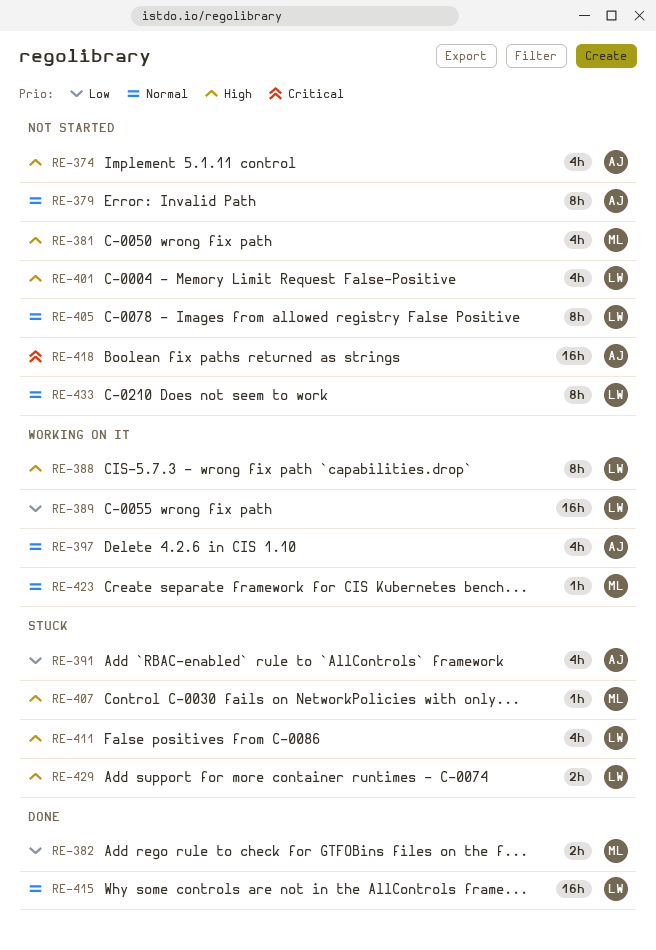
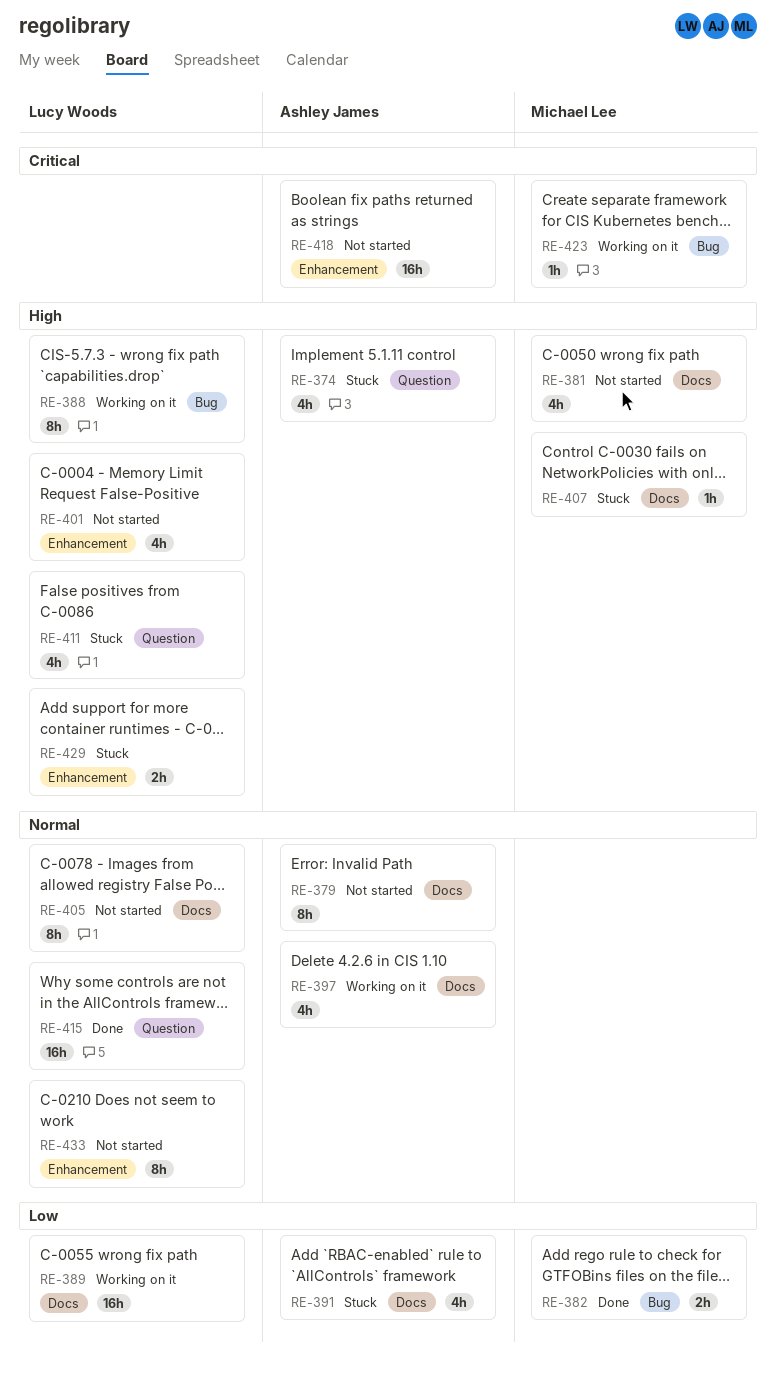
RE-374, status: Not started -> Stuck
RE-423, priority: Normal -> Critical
* * *
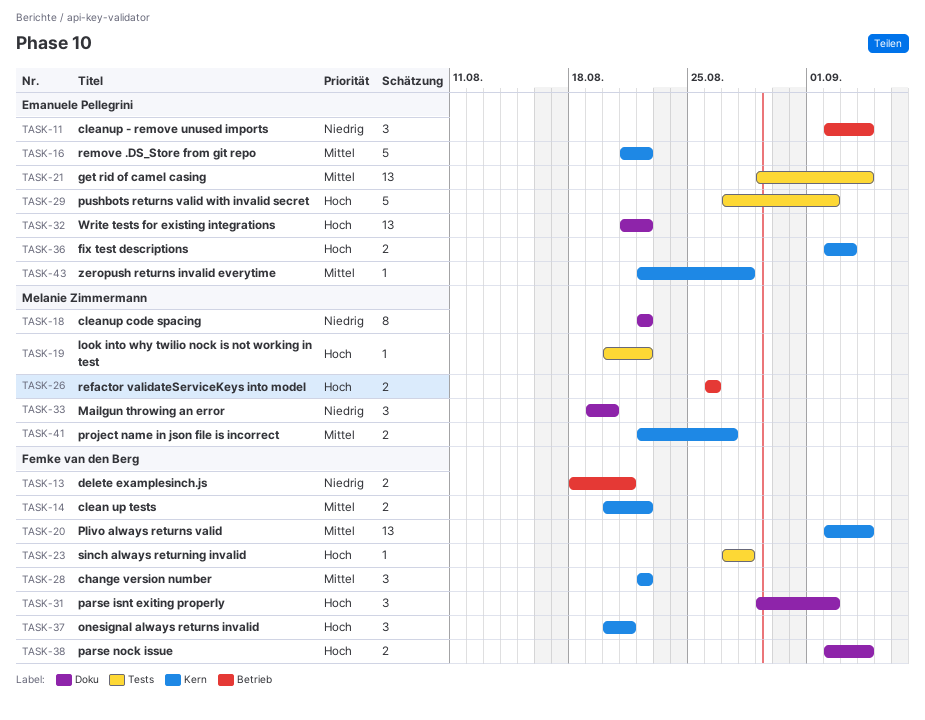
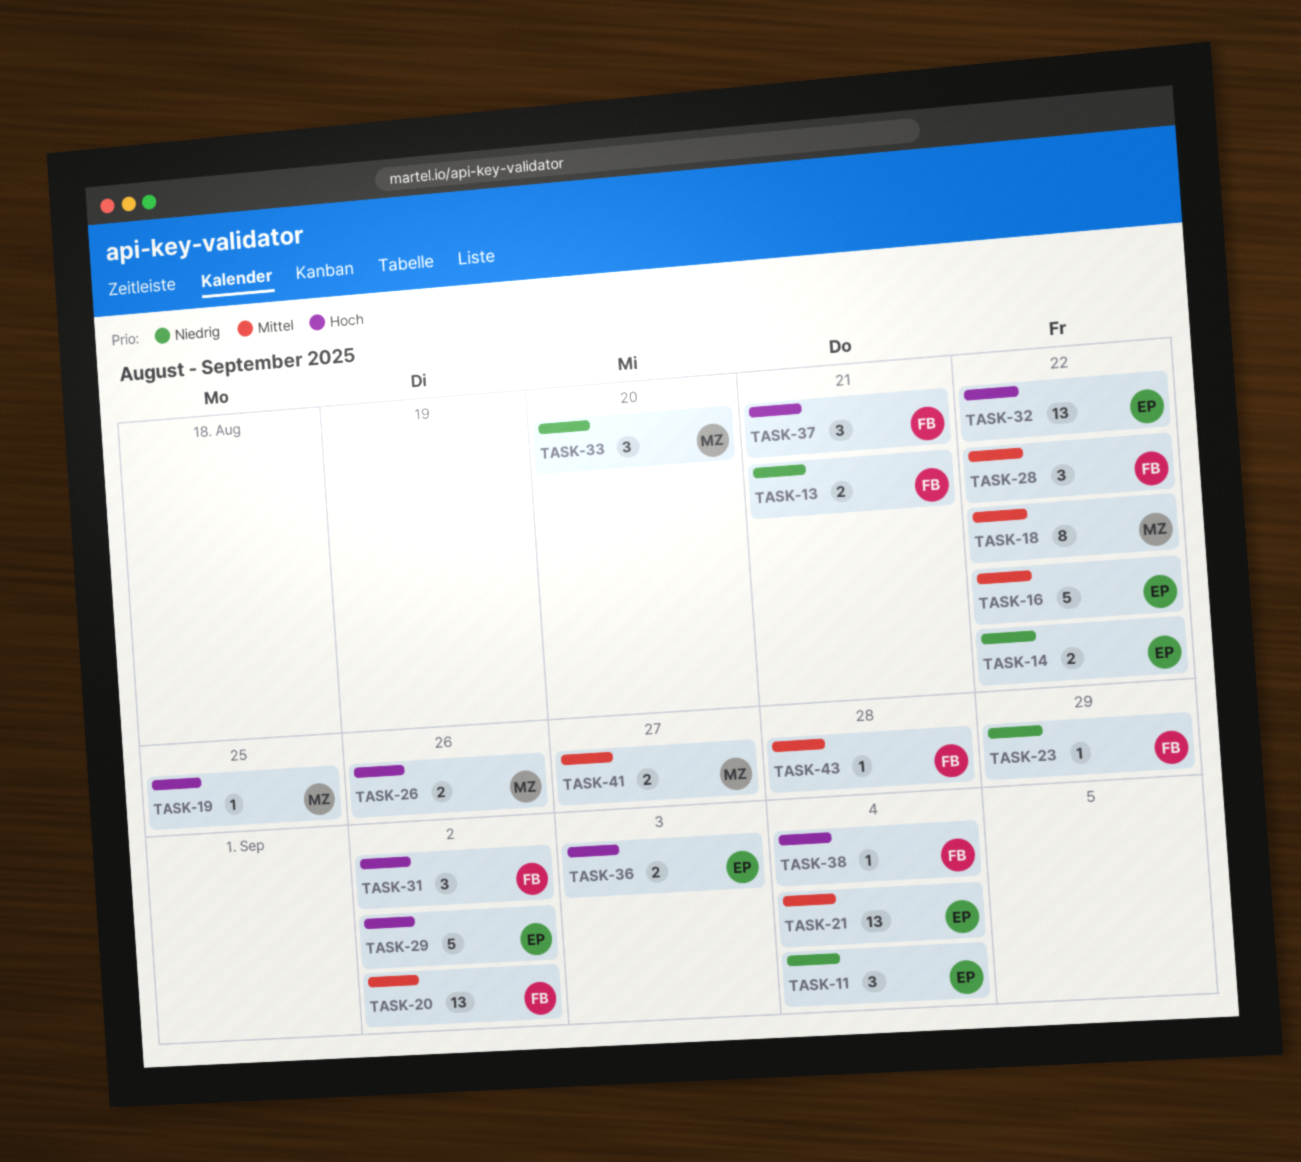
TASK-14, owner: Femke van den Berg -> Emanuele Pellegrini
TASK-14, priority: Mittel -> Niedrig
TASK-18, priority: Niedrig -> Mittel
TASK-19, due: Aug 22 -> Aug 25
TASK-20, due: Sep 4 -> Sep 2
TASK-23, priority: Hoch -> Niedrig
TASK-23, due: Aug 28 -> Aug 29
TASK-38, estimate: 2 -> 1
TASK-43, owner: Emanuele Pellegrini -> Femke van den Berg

**WHAT TO WORK ON:** Here the output must be the lines above from the line with "TASK-18, priority: Niedrig -> Mittel" to the line with "TASK-43, owner: Emanuele", both included, duplicated word for word and nothing else.

**RESULT FOR THIS EXERCISE:**
TASK-18, priority: Niedrig -> Mittel
TASK-19, due: Aug 22 -> Aug 25
TASK-20, due: Sep 4 -> Sep 2
TASK-23, priority: Hoch -> Niedrig
TASK-23, due: Aug 28 -> Aug 29
TASK-38, estimate: 2 -> 1
TASK-43, owner: Emanuele Pellegrini -> Femke van den Berg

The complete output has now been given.